F: Pani Agato.-Powiedział zastanawiając się co się stało.
Ag: Wiktorii dla pana nie było, nie ma i nie będzie. Za bardzo ją pan zawiódł.-Falkowicz spojrzał dziwnie na Agatę.-Proszę więcej nie nasyłać Kingi na Wiktorię. Ona panu zaufała a pan..-Wściekła zabrała kawę i wyszła z lekarskiego Falkowicz posiedział jeszcze chwilę i sam wyszedł. Poszedł do gabinetu w którym czekała na niego Kinga Walczyk z ojcem.
F: Co się tu dzieje?!-Zapytał i zamkną drzwi na klucz, po czym usiadł za biurkiem.
O: Panie profesorze. Proponuje panu małżeństwo z moją córką. W zamian dostanie pan realizacje leku.
K: Co ty na to kochanie.Już ta ruda ździra nam nie przeszkodzi bo za pół godziny ma samolot do Hiszpanii.
F: Na jakim lotnisku?-Zapytał spokojnie odgarniając kosmyk włosów Kingi za ucho.
K: Okęcie... - Falkowicz w 5 sekund znalazł się przy biurku chwycił kluczyki i pojechał oczekując cudu.
Jechał z ogromną prędkością. Mijał wszystkich, wszystko.
F: Wiki...-Myślał jak mógłby ją zatrzymać...-Telefon!-Wziął telefon i zaczął dzwonić.-Abonent czasowo nie dostępny..-Małpował głos w słuchawce. -Teraz jak mnie złapią to pójdę siedzieć.-Pomyślał i nacisnął gaz.
-Jeszcze 10 minut...-Pomyślał ale usłyszał huk,hałas i zobaczył odlatujący samolot.Stanął, pierwszy raz w życiu się zakochał i to nie szczęśliwie.-Rolę się odwróciły.-Pomyślał bo to on przyciągał kobiety jak metal magnes a nie na odwrót. Stał na środku drogi gotów zginąć by ją odzyskać lecz co by mu było z tego jakby zginął a ją odzyskał?! Nic! Był wściekły głowę opar o kierownice i próbował wyłączyć myśli. Auta drobiły za nim a on dopiero po kilku minutach zjechał na parking.-Wiki..-Pomyślał i wybrał jej numer.

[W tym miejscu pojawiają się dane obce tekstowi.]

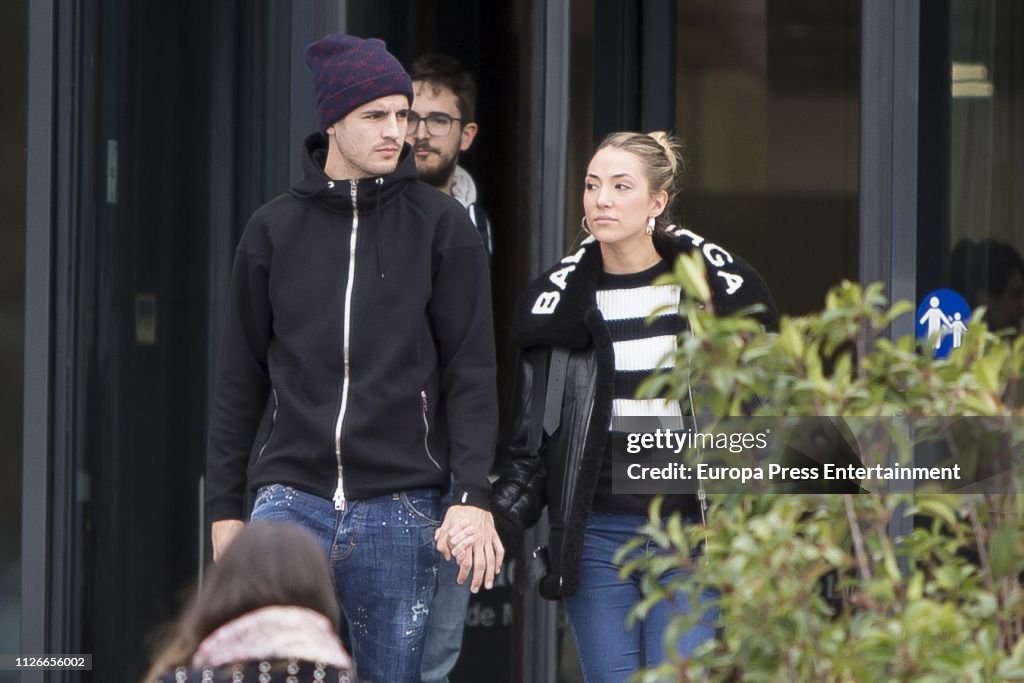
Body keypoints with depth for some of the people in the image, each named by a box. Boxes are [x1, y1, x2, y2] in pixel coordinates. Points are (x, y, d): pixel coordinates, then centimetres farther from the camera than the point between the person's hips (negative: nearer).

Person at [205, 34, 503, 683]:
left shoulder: (442, 227, 3)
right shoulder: (275, 228, 8)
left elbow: (472, 372, 0)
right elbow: (242, 378, 12)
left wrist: (473, 494, -10)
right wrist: (226, 503, 10)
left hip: (401, 509, -1)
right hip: (291, 495, 1)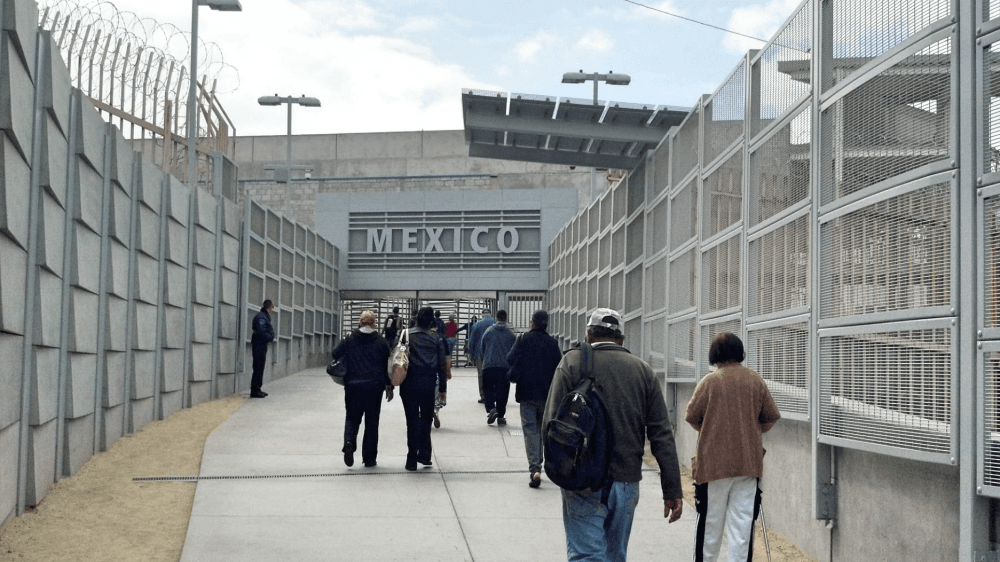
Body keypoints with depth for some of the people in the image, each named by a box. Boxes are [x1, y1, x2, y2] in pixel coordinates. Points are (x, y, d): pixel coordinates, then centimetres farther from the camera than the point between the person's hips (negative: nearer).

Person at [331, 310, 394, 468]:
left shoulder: (350, 340, 0)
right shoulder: (381, 341, 0)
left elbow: (335, 354, 1)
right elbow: (388, 365, 2)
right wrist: (389, 387, 10)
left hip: (353, 385, 0)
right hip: (375, 387, 0)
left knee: (352, 417, 11)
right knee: (372, 421, 7)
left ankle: (349, 441, -18)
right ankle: (369, 458, 9)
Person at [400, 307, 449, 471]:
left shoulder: (406, 335, -1)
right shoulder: (437, 338, 1)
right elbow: (442, 365, 3)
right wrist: (443, 388, 10)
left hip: (409, 385, -1)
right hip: (428, 385, 1)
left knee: (412, 421, 3)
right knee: (426, 419, 16)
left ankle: (412, 460, 2)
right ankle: (424, 454, 13)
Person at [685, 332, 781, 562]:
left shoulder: (710, 381, -6)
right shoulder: (756, 381, 3)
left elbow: (691, 416, 0)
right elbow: (772, 416, 10)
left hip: (714, 461, -2)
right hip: (749, 462, 2)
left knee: (711, 520, 9)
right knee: (743, 520, 3)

W: Halo-Powiedziała wściekle.-Ja już nie zmienię decyzji więc jeśli chcesz to mnie zostaw. A jeśli chcesz to niszcz mnie od podstaw nasyłając na mnie panienki.-Płakała. Był już pewny płakała.
F: Nikogo nie wysyłałem...Ja jej nie kocham...Nie potrafię Wiktoria...
W: Ci, których najtrudniej kochać najbardziej potrzebują naszej miłości...
F: Ja nic nie zrobiłem...Proszę wybacz...-Błagał Consalide. -Wiktoria..-Rozłączyła się a on wziął dwa porządne wdechy i ruszył już wolniej w stronę szpitala gdzie powinien być Adam. Z którym dało się wypić.
Koło szpitala był już po 45 minutach.-Adam ! - Krzyknął do Adama i skierowali się do gabinetu.
Adam usiadł na krześle na przeciwko i patrzał przez okno, za szybą były piękne pielęgniarki.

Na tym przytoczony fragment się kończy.